COACH DANTONIO: No, I think you want to have a say. With that being said, I think you want to have a say. You take the coaches out of it, then you're only listening to sportswriters - no offense - and then the computers. It's not a fail safe way to do it. Probably the best way is probably to have a playoff system of some sort because then that plays out at the end.

But that's tough, too, with the Bowl game scenarios, the amount of commerce that Bowl games bring to a particular city, and then also just the time spent and how long the season would become. You would play 15 games if you did it like I-AA football in the past.

Q. With (Tyler) Hoover, (William) Gholston, (Darqueze) Dennard, how much have you been impressed with the youth on this team?

COACH DANTONIO: We've had great recruiting classes in the top 25. When you get in the top 25, I don't know how they really rate them. But you've got a shot to have good players on your football team. We're developing depth. Those young players are starting to play. We're shaping up again this year to have another great recruiting class it looks like on paper.

But very important to build your football team with depth because somebody's going to get hurt, somebody's going to have an issue, something is going to happen where a guy is not playing, and somebody has to step in and play up, play to that level, that championship type level, Big Ten level that we need to win. That's what's happening.

These guys like (Tyler) Hoover, William Gholston, Darqueze (Dennard), Max Bullough is playing some a little bit, red-shirt freshmen out there playing. Every chance they get on the field they get better because there is a difference in practice as opposed to the game. The game, things are happening a lot faster. There's a lot more on the line in terms of the consequences, in terms of how they play.

I think it's been a fundamental reason why we've been successful, is because we are developing depth. We have good young players and they're coming.

Q. There's no update on (Chris L.) Rucker until later in the week, is that correct?

COACH DANTONIO: That would be correct.

Q. You said last week that you've been in the booth most of your career, no big deal, but not as a head coach. I'm wondering if there's a part of you that gets frustrated up there because you don't have control of the team, or do you have more control because you see the game differently and you don't have to deal with all the falderal on the sidelines?

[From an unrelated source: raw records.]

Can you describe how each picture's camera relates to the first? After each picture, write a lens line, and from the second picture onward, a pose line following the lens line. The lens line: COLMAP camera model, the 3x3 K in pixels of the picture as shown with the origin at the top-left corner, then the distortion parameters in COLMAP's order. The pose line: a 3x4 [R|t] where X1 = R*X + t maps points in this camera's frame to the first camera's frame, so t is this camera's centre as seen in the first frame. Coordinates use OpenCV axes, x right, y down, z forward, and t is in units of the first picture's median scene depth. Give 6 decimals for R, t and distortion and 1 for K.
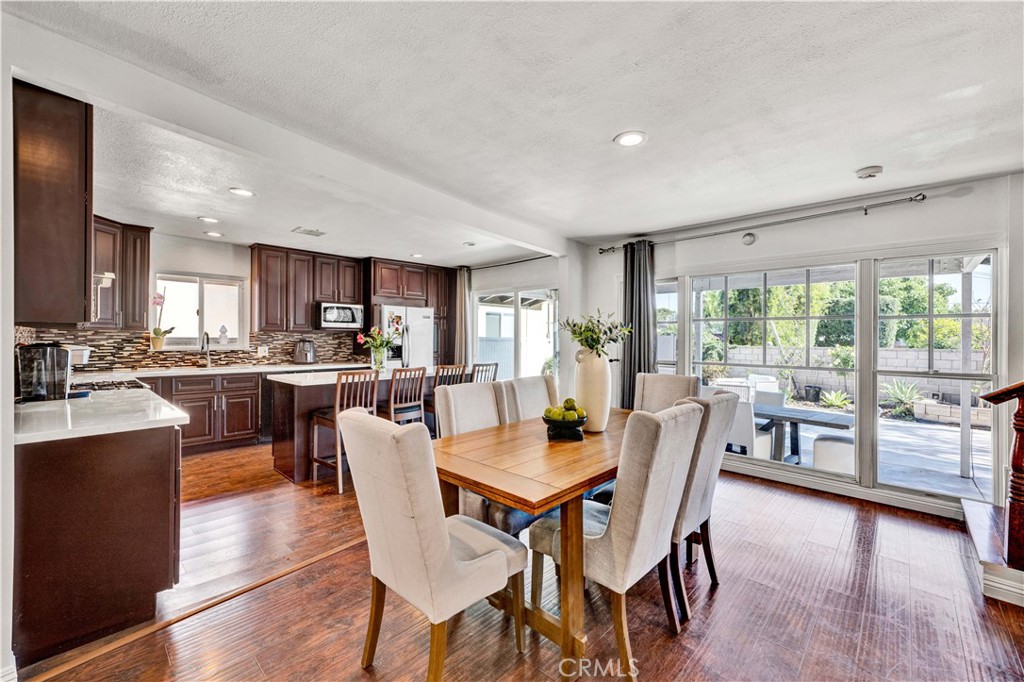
lens RADIAL K [[456.0, 0, 510.2], [0, 456.0, 343.3], [0, 0, 1]] dist [0.013905, 0.000075]
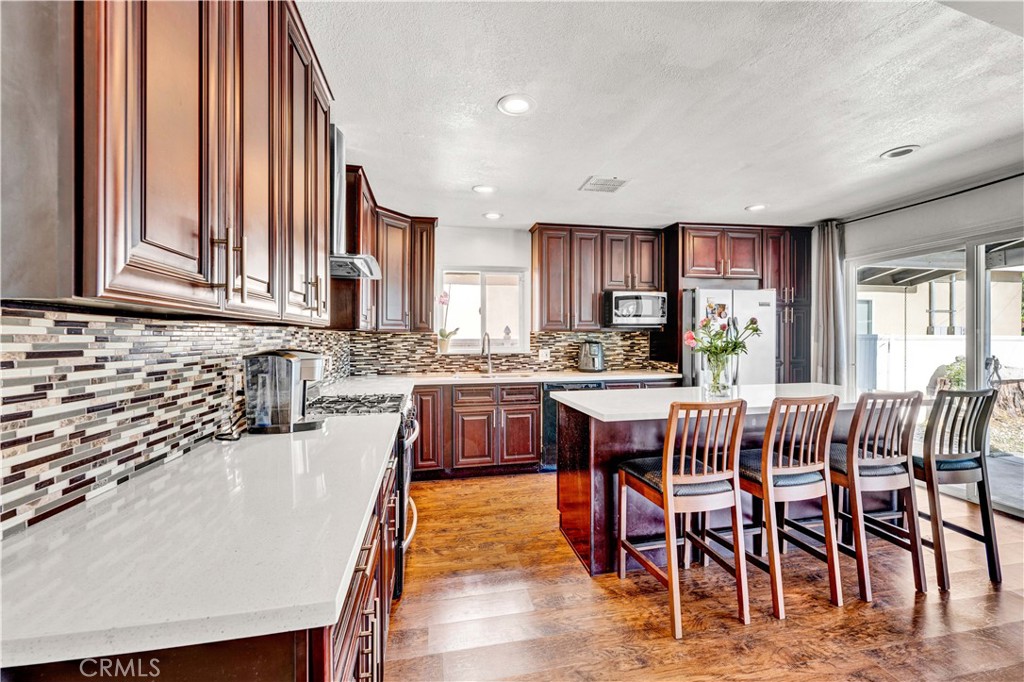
lens RADIAL K [[418.1, 0, 512.2], [0, 418.1, 341.4], [0, 0, 1]] dist [0.000169, 0.000005]
pose [[0.841295, -0.006792, -0.540533, -0.194364], [0.005114, 0.999976, -0.004606, -0.004223], [0.540551, 0.001111, 0.841310, 0.358135]]
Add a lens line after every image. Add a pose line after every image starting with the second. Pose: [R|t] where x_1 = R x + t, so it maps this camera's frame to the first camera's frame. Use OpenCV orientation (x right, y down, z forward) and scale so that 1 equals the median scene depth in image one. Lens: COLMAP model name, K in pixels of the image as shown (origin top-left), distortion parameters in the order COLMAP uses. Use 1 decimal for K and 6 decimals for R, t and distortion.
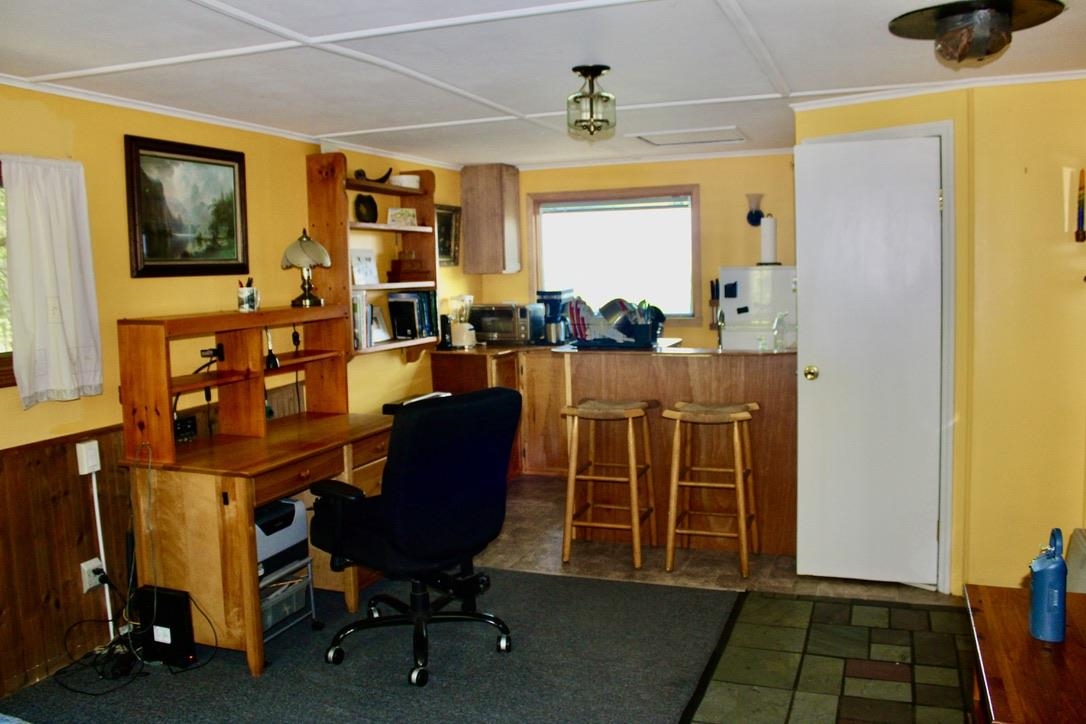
lens RADIAL K [[912.5, 0, 542.5], [0, 912.5, 359.7], [0, 0, 1]] dist [-0.160434, 0.138437]
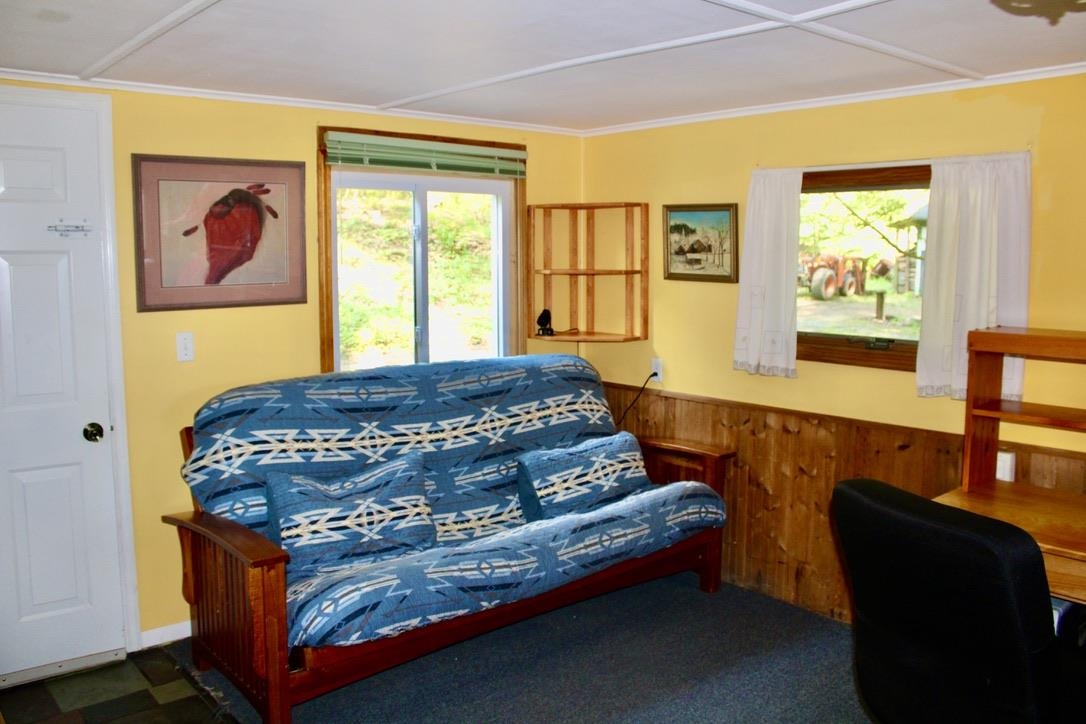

COACH DANTONIO: I would say from a coaching perspective - coaching - I probably have more control because I see the field completely. When you step back away from anything, you make better decisions. I think when you are able to slow the game down, that's what I've always said to players, if you can slow the game down a little bit, you're going to be a better player.

That's what you can do from the press box. You can sort of step back and say, `10 yard gain, about that big.' But when you're on the sideline, things are happening much faster. There's emotion there. So you want to be involved in that, as well. You want to be able to address players when there's an issue.

But we've got a great staff. We've been together for quite a while. That hasn't been a problem. Really in the last two weeks, I've been able to sit up there, we want to do this, we want to do that. If I had something I want to get to a coordinator, assistant coach, player, I pick up a headset, whatever.

The program systematically, when you've been together that long, as the game starts, things start to happen, it starts to run itself. I've tried to keep normalcy to be in the locker room till the very end before the game, but at halftime I'll come up earlier. I'll miss plays as opposed to missing the interaction with the players as far as what I normally do.

As far as being on the sideline, I miss being on the sideline some. There's a part of me, I'm okay in the booth because I've been there so long. It's not a problem. Has not been a problem one way or the other.

THE MODERATOR: Thank you, coach.

COACH DANTONIO: Thanks, guys. Appreciate it.